== STUDY TEXT
THE father of a 3-year-old boy who accidentally shot his mother over the weekend may face gun charges, police said.
The family was sitting in their car in a Food for Less store parking lot in the suburb of Dolton when the boy somehow got access to the gun and fired it, hitting his mother.
The father of a 3-year-old boy who accidentally shot his mother over the weekend may face gun chargesCredit: WLS
Family was sitting in their car in a Food for Less store parking lot when the little boy got a hold of the gun
The father sat in the driver’s seat, the mother in the passenger seat and the boy in a car seat in the back.
Dolton police said the boy’s parents did not know he had the weapon before it fired, striking 22-year-old Daejah Collins in the neck, the Associated Press reported.
The boy’s father, 23-year-old Romell Watson, was reportedly detained after the shooting.
He will be charged with unlawful use of a weapon, according to the Associated Press report.
Dolton Police Chief Robert Collins Jr. said investigators were working to determine the exact charges against Watson.
There was no indication that he fired the weapon or even knew the boy was holding the weapon at the time of Saturday’s shooting.
Investigators determined Watson legally owned the weapon but did not have a concealed carry permit he would have needed to carry it in the car.
A person who specializes in talking to children interviewed the boy, according to the report.
====
### TASKS AND EXERCISES:
1) In the news story about the Dolton parking-lot shooting, what permit did the boy's father lack to carry the gun in the car?
2) Continue the news story about the Dolton parking-lot shooting from its last sentence.
== RECORDED DATA
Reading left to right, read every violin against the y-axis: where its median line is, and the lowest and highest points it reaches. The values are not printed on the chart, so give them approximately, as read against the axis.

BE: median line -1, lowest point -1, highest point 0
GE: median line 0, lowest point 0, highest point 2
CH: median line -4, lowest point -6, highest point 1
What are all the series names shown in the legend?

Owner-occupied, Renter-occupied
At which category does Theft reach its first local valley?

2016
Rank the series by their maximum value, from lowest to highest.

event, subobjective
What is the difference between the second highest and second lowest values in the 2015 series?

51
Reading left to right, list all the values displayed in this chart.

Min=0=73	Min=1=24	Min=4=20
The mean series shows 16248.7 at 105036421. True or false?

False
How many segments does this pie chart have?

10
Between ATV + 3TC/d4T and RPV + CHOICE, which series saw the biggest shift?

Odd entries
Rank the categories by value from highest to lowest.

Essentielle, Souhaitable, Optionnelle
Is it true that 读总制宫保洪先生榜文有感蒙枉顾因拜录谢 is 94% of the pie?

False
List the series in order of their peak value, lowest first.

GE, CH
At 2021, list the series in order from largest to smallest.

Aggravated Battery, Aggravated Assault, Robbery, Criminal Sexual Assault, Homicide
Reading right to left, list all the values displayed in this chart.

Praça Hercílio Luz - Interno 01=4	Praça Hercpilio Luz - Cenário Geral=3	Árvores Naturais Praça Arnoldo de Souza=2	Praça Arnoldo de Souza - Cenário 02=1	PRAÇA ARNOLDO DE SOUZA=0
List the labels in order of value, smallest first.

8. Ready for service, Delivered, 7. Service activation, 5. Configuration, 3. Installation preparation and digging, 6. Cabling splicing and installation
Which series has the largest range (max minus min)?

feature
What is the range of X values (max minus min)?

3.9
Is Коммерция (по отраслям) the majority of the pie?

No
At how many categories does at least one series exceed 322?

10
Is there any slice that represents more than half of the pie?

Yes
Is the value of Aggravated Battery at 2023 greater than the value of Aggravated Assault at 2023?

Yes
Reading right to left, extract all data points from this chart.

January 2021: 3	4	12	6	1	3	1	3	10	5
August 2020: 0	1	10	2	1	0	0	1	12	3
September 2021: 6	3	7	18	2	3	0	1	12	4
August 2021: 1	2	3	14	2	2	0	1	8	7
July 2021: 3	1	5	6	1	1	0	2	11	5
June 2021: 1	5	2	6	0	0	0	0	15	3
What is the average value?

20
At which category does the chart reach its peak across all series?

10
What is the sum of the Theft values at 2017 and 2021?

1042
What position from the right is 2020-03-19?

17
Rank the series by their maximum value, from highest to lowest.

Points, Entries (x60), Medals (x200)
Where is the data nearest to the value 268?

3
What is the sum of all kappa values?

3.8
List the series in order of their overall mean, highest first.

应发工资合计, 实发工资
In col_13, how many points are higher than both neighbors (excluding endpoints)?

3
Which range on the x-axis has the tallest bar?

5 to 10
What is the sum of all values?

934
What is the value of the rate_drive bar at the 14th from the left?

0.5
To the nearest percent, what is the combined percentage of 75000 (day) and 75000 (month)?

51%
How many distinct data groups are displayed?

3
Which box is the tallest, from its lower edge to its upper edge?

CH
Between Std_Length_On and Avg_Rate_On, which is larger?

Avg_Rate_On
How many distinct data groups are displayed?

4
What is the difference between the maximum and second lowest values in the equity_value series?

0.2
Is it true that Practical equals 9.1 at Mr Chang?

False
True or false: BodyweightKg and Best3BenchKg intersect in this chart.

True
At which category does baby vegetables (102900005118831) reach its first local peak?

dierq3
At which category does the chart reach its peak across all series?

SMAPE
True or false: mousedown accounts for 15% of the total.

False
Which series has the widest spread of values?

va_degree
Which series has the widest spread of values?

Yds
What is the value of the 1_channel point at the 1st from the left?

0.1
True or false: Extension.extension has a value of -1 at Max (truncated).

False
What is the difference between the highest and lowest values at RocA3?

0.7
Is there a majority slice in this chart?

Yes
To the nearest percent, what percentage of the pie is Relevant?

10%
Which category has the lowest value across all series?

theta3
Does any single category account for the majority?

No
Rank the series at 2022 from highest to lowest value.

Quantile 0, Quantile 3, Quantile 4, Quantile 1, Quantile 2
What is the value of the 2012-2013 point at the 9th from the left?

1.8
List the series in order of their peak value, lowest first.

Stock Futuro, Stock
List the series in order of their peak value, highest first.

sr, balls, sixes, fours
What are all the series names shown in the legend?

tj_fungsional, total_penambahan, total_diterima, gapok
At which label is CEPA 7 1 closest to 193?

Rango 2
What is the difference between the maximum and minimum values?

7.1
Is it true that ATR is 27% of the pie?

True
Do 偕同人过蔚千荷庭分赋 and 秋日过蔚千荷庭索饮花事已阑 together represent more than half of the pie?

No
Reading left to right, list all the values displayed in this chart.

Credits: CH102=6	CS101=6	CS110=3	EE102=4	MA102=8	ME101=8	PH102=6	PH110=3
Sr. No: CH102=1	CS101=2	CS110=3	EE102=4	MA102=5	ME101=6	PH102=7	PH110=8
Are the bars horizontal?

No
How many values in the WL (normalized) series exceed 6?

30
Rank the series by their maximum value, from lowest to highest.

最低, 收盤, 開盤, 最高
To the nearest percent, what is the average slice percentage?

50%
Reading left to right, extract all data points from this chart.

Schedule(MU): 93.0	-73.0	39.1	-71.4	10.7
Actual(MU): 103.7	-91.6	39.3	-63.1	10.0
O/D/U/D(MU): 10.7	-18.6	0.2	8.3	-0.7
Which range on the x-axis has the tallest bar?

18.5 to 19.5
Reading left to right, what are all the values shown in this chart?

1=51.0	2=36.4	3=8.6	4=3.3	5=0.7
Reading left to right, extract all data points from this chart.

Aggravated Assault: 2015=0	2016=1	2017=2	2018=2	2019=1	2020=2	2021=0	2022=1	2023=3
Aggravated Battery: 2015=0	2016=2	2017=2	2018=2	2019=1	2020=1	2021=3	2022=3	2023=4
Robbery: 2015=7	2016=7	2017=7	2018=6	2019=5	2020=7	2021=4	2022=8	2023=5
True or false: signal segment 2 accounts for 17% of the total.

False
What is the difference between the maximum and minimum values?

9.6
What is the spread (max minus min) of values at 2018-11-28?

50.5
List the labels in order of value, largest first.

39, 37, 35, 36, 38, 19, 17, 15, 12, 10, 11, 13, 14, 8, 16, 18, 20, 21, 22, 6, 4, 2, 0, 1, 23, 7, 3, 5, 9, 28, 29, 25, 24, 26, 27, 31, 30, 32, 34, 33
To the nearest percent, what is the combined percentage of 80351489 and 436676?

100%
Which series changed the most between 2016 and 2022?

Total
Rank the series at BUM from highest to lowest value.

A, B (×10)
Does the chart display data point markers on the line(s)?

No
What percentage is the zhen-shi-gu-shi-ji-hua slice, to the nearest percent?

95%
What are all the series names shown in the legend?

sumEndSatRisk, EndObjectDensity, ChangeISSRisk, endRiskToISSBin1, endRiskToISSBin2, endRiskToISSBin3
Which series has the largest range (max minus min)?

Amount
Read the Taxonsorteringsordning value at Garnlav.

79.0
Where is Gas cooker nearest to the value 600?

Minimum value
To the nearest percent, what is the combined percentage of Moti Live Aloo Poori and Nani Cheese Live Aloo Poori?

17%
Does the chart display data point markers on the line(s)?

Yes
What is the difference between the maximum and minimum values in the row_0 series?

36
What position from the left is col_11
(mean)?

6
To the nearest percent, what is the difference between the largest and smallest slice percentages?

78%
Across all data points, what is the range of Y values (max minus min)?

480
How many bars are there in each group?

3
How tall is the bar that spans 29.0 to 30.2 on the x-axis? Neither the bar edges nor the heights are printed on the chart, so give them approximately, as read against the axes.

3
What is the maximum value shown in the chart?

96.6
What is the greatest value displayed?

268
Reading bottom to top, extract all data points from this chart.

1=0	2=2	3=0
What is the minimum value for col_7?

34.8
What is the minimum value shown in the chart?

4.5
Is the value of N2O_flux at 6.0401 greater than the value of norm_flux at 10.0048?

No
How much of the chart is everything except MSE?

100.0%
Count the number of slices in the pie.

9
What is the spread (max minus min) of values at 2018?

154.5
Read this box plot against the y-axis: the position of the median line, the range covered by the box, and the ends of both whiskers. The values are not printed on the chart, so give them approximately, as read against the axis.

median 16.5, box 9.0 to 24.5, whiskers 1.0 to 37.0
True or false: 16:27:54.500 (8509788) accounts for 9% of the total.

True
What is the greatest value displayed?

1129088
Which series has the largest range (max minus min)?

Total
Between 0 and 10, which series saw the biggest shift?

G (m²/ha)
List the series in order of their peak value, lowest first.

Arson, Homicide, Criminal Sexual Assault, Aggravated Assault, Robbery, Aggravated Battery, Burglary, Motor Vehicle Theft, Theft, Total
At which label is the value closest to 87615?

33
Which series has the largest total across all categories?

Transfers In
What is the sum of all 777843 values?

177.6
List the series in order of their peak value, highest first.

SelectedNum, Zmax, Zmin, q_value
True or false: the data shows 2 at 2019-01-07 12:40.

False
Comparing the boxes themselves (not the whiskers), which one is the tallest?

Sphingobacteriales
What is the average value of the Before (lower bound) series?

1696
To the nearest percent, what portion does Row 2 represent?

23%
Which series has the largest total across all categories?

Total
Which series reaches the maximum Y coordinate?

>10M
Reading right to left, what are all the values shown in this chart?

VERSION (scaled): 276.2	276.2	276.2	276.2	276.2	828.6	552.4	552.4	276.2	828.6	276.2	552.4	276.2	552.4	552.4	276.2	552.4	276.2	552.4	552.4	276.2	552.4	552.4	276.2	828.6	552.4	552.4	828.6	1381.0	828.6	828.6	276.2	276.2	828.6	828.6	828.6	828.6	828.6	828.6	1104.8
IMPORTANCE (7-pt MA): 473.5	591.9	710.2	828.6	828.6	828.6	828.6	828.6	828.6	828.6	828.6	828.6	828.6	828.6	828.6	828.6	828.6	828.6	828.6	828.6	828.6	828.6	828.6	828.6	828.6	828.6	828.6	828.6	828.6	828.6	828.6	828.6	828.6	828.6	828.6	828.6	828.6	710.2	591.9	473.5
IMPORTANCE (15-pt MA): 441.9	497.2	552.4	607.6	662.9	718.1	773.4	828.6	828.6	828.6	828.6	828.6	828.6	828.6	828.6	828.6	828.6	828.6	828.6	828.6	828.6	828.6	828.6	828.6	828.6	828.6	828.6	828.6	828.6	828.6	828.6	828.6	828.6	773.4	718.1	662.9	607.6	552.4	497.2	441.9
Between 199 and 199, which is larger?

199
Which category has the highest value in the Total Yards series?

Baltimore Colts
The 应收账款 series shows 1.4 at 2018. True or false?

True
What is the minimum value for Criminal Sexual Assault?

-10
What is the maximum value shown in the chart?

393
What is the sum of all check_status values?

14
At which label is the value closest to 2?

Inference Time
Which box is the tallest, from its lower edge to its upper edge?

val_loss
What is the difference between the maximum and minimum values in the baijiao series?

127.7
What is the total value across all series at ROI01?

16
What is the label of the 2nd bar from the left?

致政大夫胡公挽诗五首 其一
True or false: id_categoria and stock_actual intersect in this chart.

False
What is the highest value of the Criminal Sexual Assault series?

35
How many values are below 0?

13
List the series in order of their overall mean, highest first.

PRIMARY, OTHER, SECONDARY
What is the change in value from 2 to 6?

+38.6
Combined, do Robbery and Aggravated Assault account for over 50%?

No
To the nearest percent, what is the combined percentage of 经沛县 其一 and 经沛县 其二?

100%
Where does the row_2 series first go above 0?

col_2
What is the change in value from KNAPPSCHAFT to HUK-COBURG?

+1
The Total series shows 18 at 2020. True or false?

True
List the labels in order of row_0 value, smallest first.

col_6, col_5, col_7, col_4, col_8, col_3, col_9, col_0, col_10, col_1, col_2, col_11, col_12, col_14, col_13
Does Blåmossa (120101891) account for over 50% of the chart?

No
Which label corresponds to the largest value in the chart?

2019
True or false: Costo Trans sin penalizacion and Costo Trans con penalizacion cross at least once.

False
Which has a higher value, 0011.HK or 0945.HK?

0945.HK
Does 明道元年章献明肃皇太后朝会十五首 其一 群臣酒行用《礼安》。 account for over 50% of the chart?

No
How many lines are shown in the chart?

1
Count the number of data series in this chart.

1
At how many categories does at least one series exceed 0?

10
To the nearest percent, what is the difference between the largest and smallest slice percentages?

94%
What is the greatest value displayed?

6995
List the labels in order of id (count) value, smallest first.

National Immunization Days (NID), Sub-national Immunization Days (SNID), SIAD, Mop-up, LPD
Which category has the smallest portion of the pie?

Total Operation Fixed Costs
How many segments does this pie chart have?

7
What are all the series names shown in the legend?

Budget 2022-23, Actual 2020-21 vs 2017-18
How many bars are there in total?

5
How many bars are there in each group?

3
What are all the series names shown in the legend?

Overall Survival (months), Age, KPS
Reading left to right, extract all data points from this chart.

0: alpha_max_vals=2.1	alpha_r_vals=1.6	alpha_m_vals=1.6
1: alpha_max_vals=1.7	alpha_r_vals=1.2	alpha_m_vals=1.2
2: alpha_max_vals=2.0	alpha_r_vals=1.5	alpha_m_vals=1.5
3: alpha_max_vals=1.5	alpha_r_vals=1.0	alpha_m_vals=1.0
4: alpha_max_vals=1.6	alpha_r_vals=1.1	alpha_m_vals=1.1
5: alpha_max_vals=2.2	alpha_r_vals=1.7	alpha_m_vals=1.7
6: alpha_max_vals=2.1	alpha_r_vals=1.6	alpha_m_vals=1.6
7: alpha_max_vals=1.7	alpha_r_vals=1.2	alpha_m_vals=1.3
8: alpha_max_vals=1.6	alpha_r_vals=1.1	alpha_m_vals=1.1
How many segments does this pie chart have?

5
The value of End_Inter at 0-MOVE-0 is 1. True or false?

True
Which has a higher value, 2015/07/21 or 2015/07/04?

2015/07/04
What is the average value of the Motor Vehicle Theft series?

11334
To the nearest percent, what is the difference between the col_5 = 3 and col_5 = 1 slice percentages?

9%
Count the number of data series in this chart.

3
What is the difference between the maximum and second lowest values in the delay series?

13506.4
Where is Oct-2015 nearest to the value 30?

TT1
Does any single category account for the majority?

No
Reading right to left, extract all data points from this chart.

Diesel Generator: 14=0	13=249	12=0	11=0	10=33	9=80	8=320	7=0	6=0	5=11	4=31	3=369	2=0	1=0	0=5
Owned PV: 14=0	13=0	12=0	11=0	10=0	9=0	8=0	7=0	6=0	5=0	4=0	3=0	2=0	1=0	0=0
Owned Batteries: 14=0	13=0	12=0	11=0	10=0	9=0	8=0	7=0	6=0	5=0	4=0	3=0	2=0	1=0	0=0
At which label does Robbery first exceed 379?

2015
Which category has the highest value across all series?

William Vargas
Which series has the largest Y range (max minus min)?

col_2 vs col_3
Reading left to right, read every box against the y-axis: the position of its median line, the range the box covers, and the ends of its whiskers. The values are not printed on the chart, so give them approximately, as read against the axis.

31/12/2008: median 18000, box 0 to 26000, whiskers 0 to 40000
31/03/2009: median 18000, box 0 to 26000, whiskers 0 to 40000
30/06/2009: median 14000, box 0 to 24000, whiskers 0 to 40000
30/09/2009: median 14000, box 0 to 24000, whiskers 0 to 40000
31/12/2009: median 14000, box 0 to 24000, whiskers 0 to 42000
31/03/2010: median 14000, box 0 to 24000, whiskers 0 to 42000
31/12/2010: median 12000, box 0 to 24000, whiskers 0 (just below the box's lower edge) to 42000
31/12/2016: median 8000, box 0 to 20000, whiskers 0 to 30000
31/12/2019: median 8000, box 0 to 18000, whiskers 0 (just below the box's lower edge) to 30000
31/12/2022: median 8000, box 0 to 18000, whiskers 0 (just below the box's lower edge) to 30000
====
### WRITTEN ANSWERS:
1) He lacked a concealed carry permit.

2)
“The child said he was the one who fired the gun,” Collins said. “We are confident he fired the gun.”
Gun safety advocacy organization Everytown for Gun Safety reported at least 2,070 unintentional shootings by children under 18 years old happened between 2015 and 2020.
They said this resulted in 765 deaths and 1,366 injuries.
In this timeframe, children who unintentionally fired the gun in these incidents ranged from toddlers and preschoolers to teenagers under 18.
Teenagers ages 14 to 17 made up the largest group, children five and younger were the second-largest age group impacted.
“Every year, hundreds of children in the United States gain access to unsecured, loaded guns in closets and nightstand drawers, in backpacks and purses, or just left out. With tragic regularity, children find these unsecured guns and unintentionally shoot themself or someone else,” the Everytown for Gun Safety report said.